Why Arizona health care is so expensive

John Ammon
AZ I See It
Why is health care continuing to increase? Blame the bureaucrats.
  • Doctors and insurance companies aren't the villains in our health-care drama
  • Politicians and bureaucrats are responsible for our ailing health-care system
  • Doctors and patents need to seize power from bureaucrats

In my 36 years as a practicing physician, there have been few constants, but one of them is health care's ever-increasing price tag.

I was reminded of this recently by the news that Arizonans will face another round of premium increases in 2015. Arizonans will pay an average of 11.2 percent more for individual plans sold over the marketplace ("Report: Arizona's ACA plans to hike rates 21 percent," Aug. 21).

It's important to understand what is driving these price increases. Contrary to what many politicians say, doctors aren't to blame. Neither are insurance companies, typically cast by politicians as the villains in the American health-care drama.

Much of the blame actually lies with the politicians and the bureaucrats they've empowered over decades of health-care "reforms." They wrap doctors, insurers and the entire health-care industry in burdensome regulations — red tape that dramatically increases health-care costs.

Politicians have been wrapping health care in red tape for generations. When Washington or our state government passes a health-care reform bill, they usually establish a new government agency or commission with sweeping authority to dictate how doctors and insurers operate, what services we can and can't provide, and how we must report what we do back to the government.

These laws are passed and these agencies are presumably established with the best of intentions. Unfortunately, the regulatory burden they create is a major contributing factor in health care's constantly increasing costs.
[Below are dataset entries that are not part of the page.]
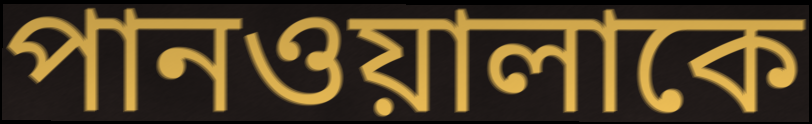
পানওয়ালাকে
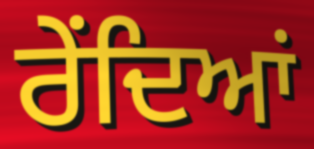
ਰੇਂਦਿਆਂ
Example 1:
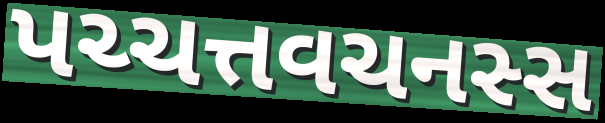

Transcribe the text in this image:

પચ્ચત્તવચનસ્સ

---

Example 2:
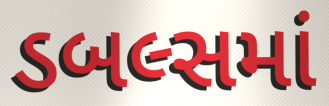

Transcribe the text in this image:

ડબલ્સમાં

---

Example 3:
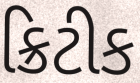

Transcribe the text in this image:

ક્રિટીક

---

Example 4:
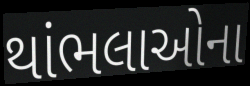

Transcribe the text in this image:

થાંભલાઓના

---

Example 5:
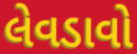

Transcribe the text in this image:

લેવડાવો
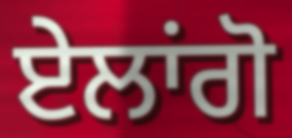
ਏਲਾਂਗੋ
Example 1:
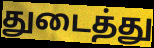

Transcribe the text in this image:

துடைத்து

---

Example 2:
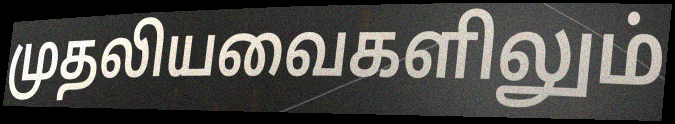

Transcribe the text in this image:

முதலியவைகளிலும்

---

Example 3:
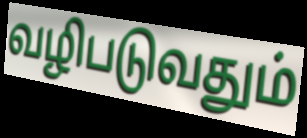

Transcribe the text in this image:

வழிபடுவதும்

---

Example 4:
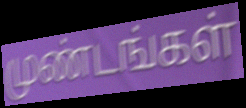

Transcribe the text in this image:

முண்டங்கள்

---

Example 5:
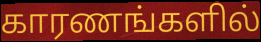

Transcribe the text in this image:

காரணங்களில்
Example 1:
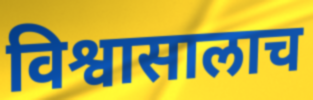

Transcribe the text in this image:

विश्वासालाच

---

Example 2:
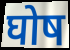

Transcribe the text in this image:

घोष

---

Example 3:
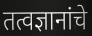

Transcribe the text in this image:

तत्वज्ञानांचे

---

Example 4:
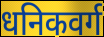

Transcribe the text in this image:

धनिकवर्ग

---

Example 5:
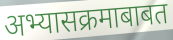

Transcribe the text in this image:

अभ्यासक्रमाबाबत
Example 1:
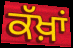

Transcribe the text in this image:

ਕੱਖ਼ਾਂ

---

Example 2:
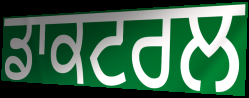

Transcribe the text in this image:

ਡਾਕਟਰਲ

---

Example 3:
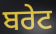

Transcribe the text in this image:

ਬਰੇਟ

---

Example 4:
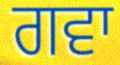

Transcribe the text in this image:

ਗਵਾ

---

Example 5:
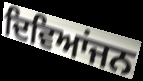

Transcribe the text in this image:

ਦਿਵਿਆਂਜਨ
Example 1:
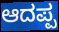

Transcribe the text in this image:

ಆದಪ್ಪ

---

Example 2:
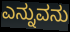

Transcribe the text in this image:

ಎನ್ನುವನು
Consider the Affordable Care Act.

Passed in 2010, the law commonly known as "Obamacare" empowered bureaucrats in Washington to rewrite large sections of American health-care law. After two years, they had already created some 13,000 pages of regulation. They have written and promulgated many thousands — perhaps tens of thousands —more since then.

These regulations are substantial. They affect what happens in treatment and waiting rooms, the operating room, and everywhere in between. Doctors, insurers, and health-care workers must understand and follow them to the letter. If not, we physicians face fines, possible license revocation or possible criminal charges.
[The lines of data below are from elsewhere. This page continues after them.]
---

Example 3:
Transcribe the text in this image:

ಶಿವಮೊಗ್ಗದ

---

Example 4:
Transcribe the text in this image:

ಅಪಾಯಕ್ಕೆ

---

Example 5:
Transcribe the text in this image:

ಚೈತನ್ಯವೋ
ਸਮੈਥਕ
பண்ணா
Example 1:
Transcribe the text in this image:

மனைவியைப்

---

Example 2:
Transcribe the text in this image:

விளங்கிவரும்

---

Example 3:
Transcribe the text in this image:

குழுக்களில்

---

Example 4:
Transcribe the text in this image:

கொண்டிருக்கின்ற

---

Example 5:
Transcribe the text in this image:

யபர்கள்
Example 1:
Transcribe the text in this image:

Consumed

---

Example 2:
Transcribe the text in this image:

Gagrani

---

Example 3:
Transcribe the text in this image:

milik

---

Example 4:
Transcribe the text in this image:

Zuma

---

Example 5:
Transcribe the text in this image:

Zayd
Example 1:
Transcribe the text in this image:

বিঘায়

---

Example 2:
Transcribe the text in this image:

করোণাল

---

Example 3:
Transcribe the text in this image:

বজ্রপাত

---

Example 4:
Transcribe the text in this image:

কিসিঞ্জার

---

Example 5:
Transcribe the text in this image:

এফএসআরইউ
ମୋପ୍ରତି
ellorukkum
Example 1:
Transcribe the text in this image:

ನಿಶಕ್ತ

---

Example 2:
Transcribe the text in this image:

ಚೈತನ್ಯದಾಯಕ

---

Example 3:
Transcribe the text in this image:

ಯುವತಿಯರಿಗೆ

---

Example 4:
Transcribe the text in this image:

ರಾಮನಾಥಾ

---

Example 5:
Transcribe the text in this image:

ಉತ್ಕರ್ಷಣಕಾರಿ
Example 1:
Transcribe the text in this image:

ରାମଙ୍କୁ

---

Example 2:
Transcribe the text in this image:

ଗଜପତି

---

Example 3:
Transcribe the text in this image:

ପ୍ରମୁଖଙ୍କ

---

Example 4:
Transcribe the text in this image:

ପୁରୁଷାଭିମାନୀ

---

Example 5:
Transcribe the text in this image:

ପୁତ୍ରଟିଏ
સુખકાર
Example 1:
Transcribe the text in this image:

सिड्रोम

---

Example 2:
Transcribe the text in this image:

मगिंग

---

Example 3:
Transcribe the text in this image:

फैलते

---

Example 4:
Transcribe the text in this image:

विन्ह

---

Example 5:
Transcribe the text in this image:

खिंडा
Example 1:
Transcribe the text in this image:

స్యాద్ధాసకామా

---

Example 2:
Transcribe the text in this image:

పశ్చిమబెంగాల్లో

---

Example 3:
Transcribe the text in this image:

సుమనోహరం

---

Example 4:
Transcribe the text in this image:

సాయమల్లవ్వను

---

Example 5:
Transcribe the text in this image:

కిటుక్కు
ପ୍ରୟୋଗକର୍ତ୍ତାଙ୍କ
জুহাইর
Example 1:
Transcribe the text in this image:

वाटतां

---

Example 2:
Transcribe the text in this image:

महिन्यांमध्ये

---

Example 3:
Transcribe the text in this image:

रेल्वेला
But it isn't easy to understand what the regulations mean. Bureaucratic language is not plain English. So armies of personnel and lawyers are hired to help us figure out and implement them. It takes another army to fill out the paperwork, file it, and fax it between offices, insurance companies and the government agencies that ultimately pull the strings.

Everyone who's ever been to a doctor's office knows this. There are dozens of employees behind the front desk. There's also a wall, or maybe an entire room, full of files that are increasingly being sent between offices and government agencies.
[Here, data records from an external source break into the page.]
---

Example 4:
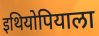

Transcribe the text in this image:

इथियोपियाला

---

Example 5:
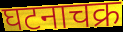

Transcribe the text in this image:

घटनाचक्र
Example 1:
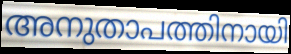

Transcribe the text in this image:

അനുതാപത്തിനായി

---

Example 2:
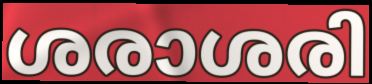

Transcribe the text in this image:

ശരാശരി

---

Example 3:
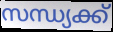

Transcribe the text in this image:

സന്ധ്യക്ക്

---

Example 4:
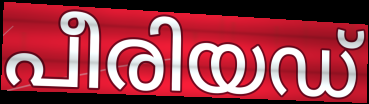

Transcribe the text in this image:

പീരിയഡ്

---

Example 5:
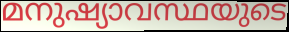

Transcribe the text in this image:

മനുഷ്യാവസ്ഥയുടെ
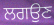
ਲਗਉਣ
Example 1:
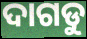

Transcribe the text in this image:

ଦାଗଡୁ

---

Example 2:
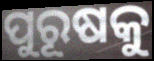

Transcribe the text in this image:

ପୁରୂଷକୁ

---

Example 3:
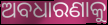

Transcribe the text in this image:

ଅବଧାରଣାକୁ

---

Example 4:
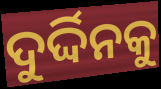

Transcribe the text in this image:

ଦୁର୍ଦ୍ଦିନକୁ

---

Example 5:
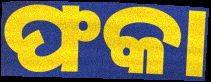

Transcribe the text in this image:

ଫକା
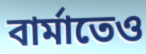
বার্মাতেও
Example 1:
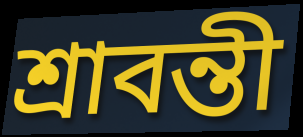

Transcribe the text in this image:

শ্রাবন্তী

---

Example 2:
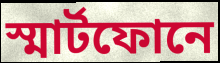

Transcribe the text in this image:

স্মার্টফোনে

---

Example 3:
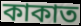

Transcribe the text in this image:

কাকাত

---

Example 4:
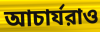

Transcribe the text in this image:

আচার্যরাও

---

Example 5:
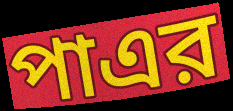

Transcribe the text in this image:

পাএর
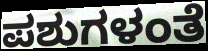
ಪಶುಗಳಂತೆ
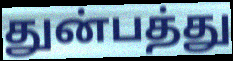
துன்பத்து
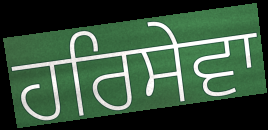
ਹਰਿਸੇਵਾ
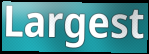
Largest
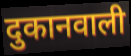
दुकानवाली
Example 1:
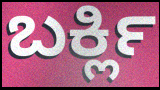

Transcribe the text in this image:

ಬರ್ಕ್ಲಿ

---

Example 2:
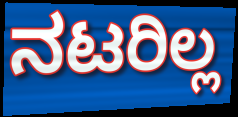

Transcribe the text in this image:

ನಟರಿಲ್ಲ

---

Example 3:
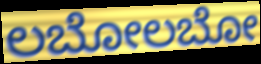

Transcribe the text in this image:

ಲಬೋಲಬೋ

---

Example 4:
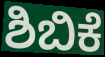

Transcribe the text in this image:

ಶಿಬಿಕೆ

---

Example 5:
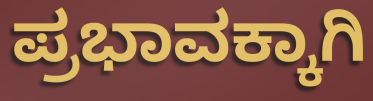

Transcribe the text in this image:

ಪ್ರಭಾವಕ್ಕಾಗಿ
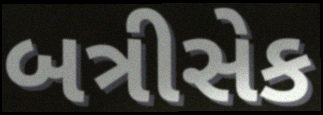
બત્રીસેક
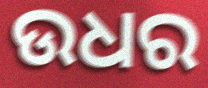
ଉଧର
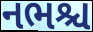
નભશ્ચ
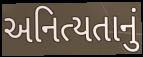
અનિત્યતાનું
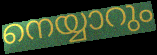
നെയ്യാറും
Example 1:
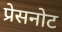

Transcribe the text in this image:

प्रेसनोट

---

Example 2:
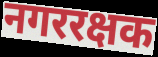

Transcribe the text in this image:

नगररक्षक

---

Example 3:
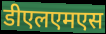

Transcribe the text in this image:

डीएलएमएस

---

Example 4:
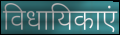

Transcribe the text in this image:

विधायिकाएं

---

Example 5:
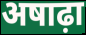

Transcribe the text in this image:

अषाढ़ा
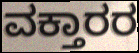
ವಕ್ತಾರರ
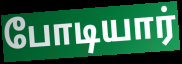
போடியார்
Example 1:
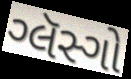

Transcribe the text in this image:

ગ્લૅસ્ગો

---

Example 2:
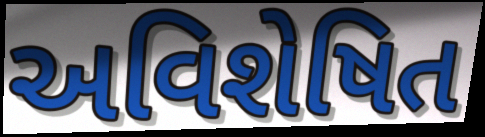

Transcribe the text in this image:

અવિશેષિત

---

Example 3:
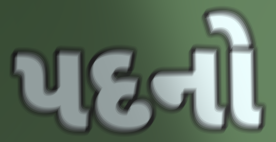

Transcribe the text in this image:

પદનો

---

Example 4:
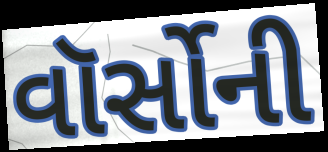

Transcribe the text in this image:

વૉર્સોની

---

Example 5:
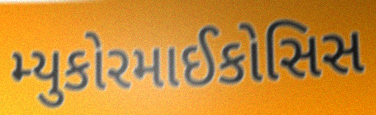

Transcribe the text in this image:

મ્યુકોરમાઈકોસિસ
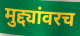
मुद्द्यांवरच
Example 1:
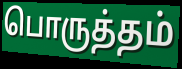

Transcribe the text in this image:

பொருத்தம்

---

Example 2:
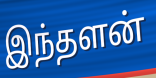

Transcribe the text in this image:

இந்தளன்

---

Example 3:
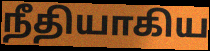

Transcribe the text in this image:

நீதியாகிய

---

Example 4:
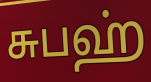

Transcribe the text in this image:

சுபஹ்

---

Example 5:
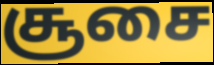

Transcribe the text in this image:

சூசை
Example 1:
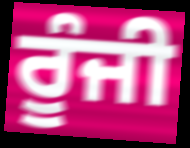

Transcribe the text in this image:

ਰੂੰਜੀ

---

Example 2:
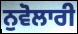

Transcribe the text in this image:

ਨੁਵੋਲਾਰੀ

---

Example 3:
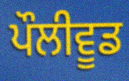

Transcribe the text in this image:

ਪੌਲੀਵੂਡ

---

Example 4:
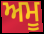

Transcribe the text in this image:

ਅਮੂ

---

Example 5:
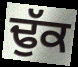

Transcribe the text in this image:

ਢੁੱਕ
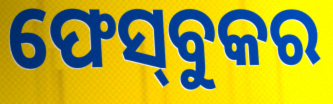
ଫେସ୍‌ବୁକର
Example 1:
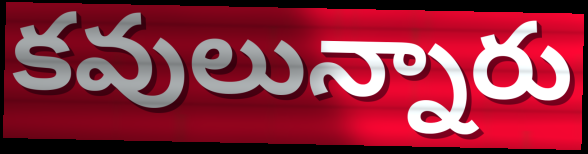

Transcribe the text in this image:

కవులున్నారు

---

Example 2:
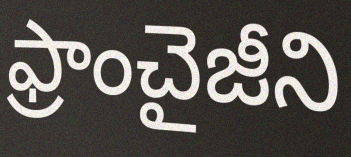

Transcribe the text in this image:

ఫ్రాంచైజీని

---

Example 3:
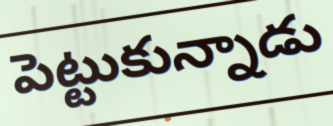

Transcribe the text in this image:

పెట్టుకున్నాడు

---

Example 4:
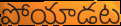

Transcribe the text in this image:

పోయాడట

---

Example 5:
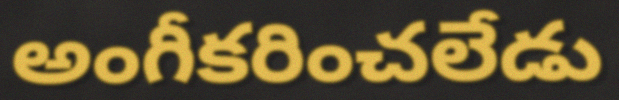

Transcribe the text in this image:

అంగీకరించలేడు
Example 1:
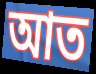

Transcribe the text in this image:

আত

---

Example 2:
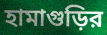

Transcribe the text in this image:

হামাগুড়ির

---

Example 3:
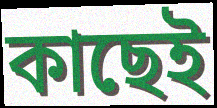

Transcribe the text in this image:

কাছেই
The whole system is incredibly complex and expensive to maintain. Complying with government health-care regulations cost untold billions of dollars every year. Medicare and Medicaid alone can take up some 40 percent of the overhead costs in the average doctor's practice. Insurance companies must deal with comparable regulatory burdens.

All of these costs are reflected in your premiums.

John Ammon

And this problem has created a vicious cycle in American health care. As health care became more expensive, politicians passed Obamacare to fix it. Yet the law only made the problem worse by cementing health care in even more regulation and expense.

Arizonans learned this the hard way over the past year. When Obamacare first went into effect earlier this year, premiums on our state's open market health-care plans —the plans purchased on healthcare.gov — increased by 51 percent. Washington tried to undo some of the damage with further regulation in recent months, yet now premiums are expected to increase by a further 11 percent in 2015.

Further increases are inevitable, and neither doctors nor insurance companies can stop it. Health care will continue to get more expensive until physicians and patients take decision-making power back from bureaucrats. Only then can health care's costs be reined in.

Dr. John Ammon is an anesthesiologist who practices in Phoenix.